A popular venture was an edition of Shakespeare in ten volumes, which Singer undertook for Whittingham; it was issued by the Chiswick Press in 1826. Singer was responsible for a collation of the text and many notes. A life was contributed by Dr. Charles Symmons, and there were wood engravings after the designs of Stothard and others. The edition was frequently republished.. A reissue in 1856 included a series of critical essays by Singer's friend, William Watkiss Lloyd. Singer made the earliest attack on the genuineness of John Payne Collier's manuscript corrections in the so-called Perkins folio. The work appeared in 1853 as the 'Text of Shakespeare vindicated from the Interpolations and Corruptions advocated by J. P. Collier in his Notes and Emendations.’

Meanwhile Singer had studied Anglo-Saxon and Norman-French, and began the compilation of an Anglo-Saxon dictionary. He abandoned the project on learning that Joseph Bosworth was engaged on a similar undertaking.
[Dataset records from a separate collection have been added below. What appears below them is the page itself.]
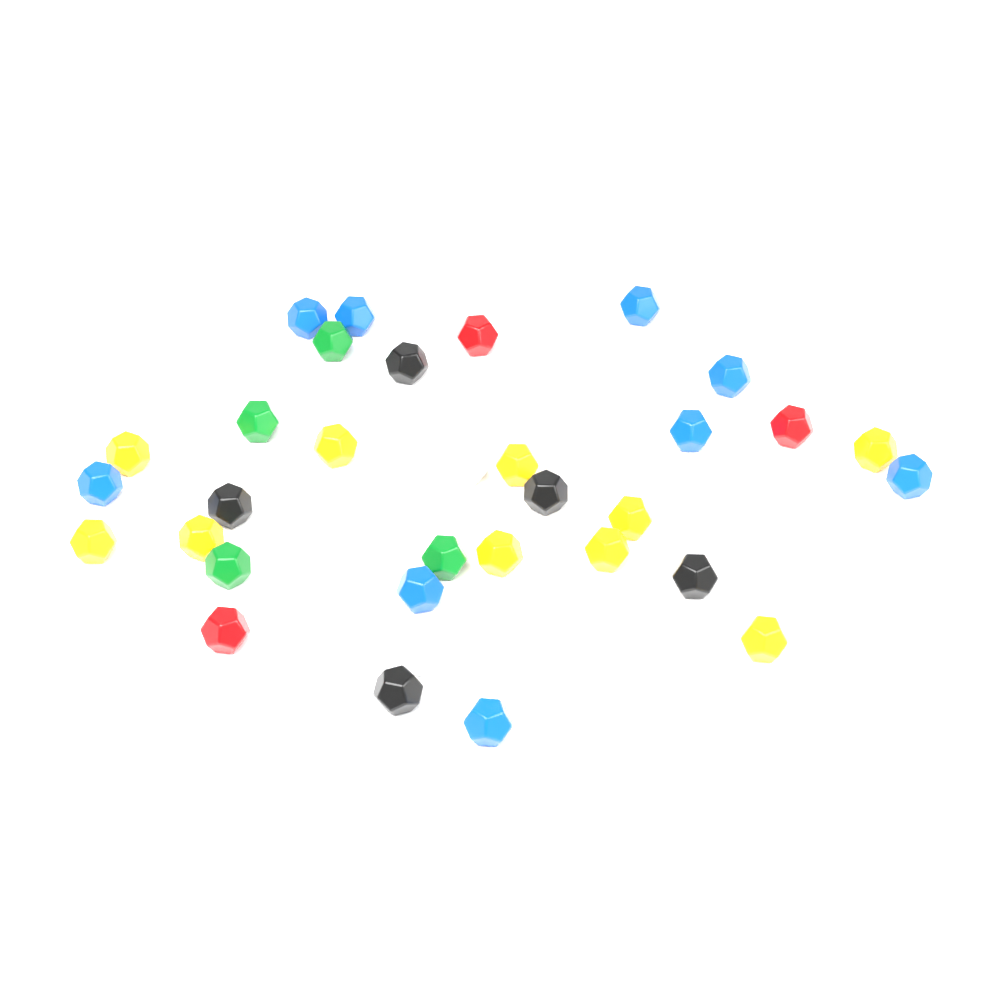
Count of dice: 34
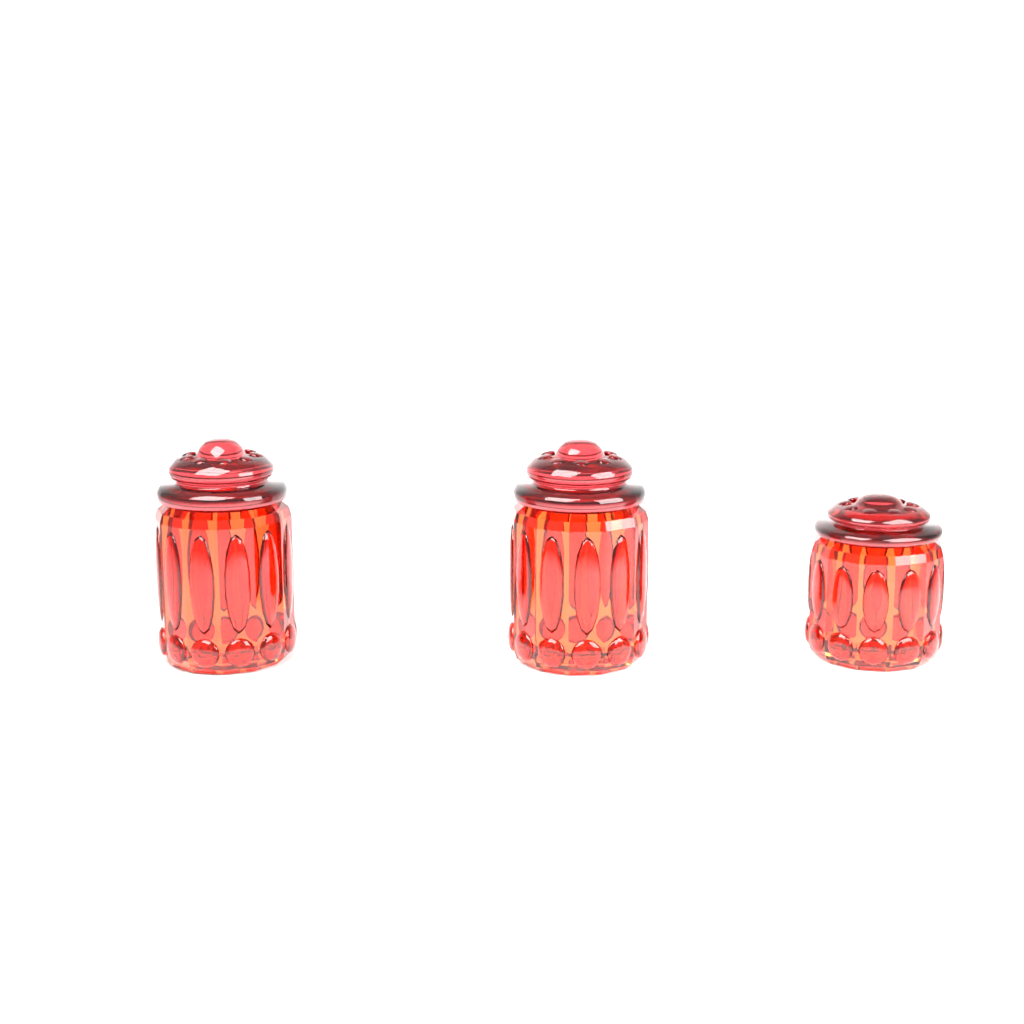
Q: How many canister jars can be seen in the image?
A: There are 3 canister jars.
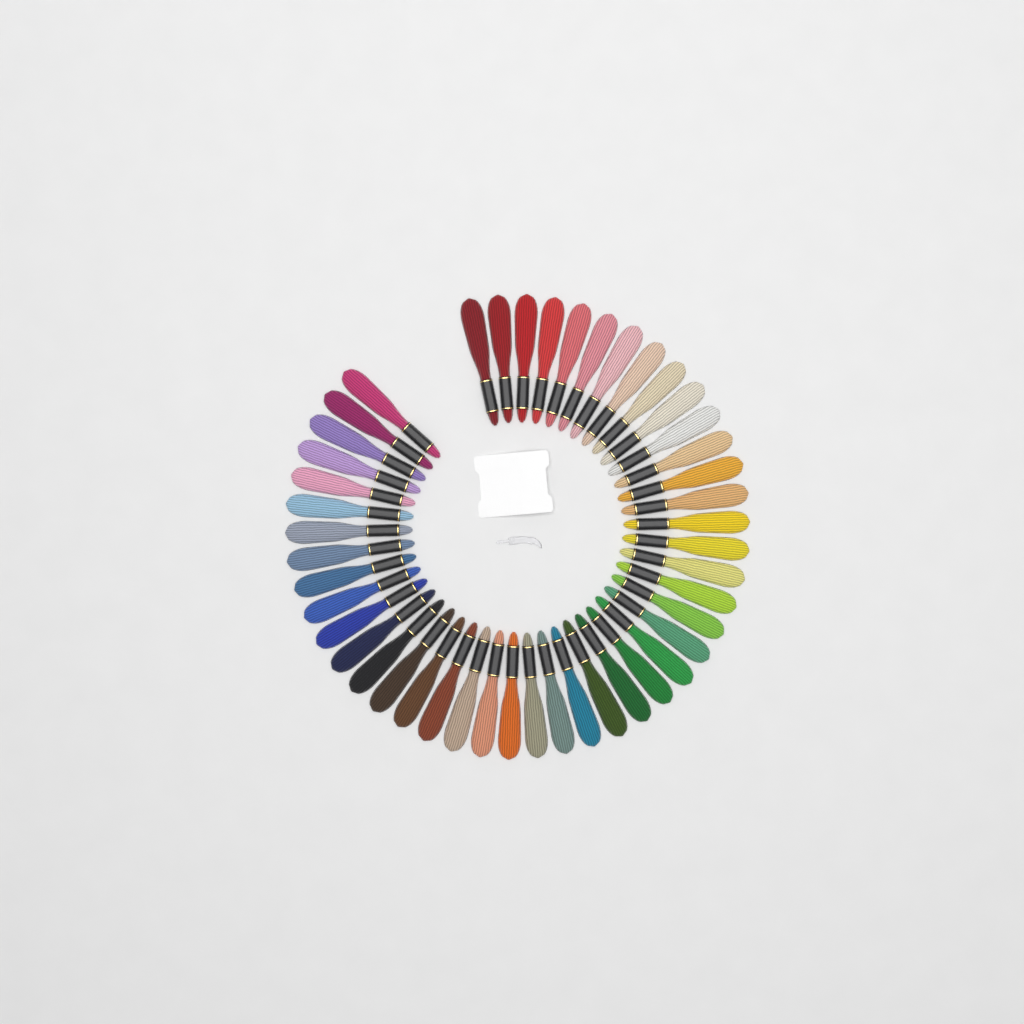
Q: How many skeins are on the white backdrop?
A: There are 46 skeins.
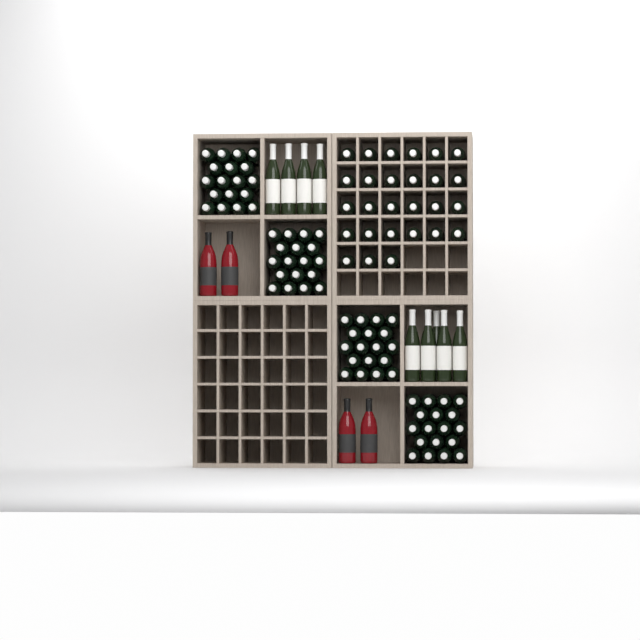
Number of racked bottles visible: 27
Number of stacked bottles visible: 72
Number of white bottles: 9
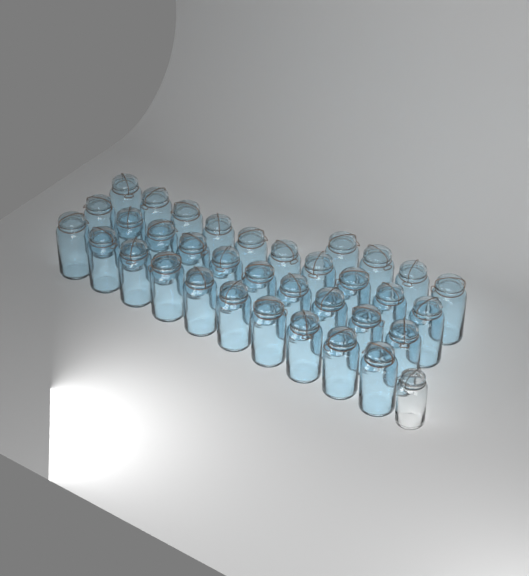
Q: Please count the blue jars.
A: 34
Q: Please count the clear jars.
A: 1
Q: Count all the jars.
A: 35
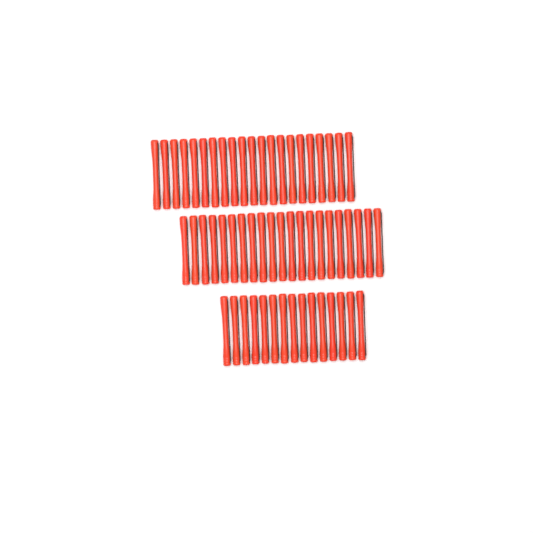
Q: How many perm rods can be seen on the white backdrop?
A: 57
He issued adverse critical 'Remarks on the Glossary [by Sir Frederic Madden] of Havelock the Dane' (1829), to which Madden replied. He also printed, with an English translation, 'The Departing Soul's Address to the Body, a fragment of a semi-Saxon Poem discovered among the Archives of Worcester Cathedral by Sir Thomas Phillipps' (1845).

He edited Robert Herrick's 'Poetical Works' (1846), Francis Bacon's 'Essays' (1856), and John Selden's 'Table Talk' (1847; 2nd edit. 1856). He translated Martin Luther's 'Way to Prayer' (1846), and (with original additions) 'Wayland Smith' from the French of G. P. Depping and Francisque Michel (1847).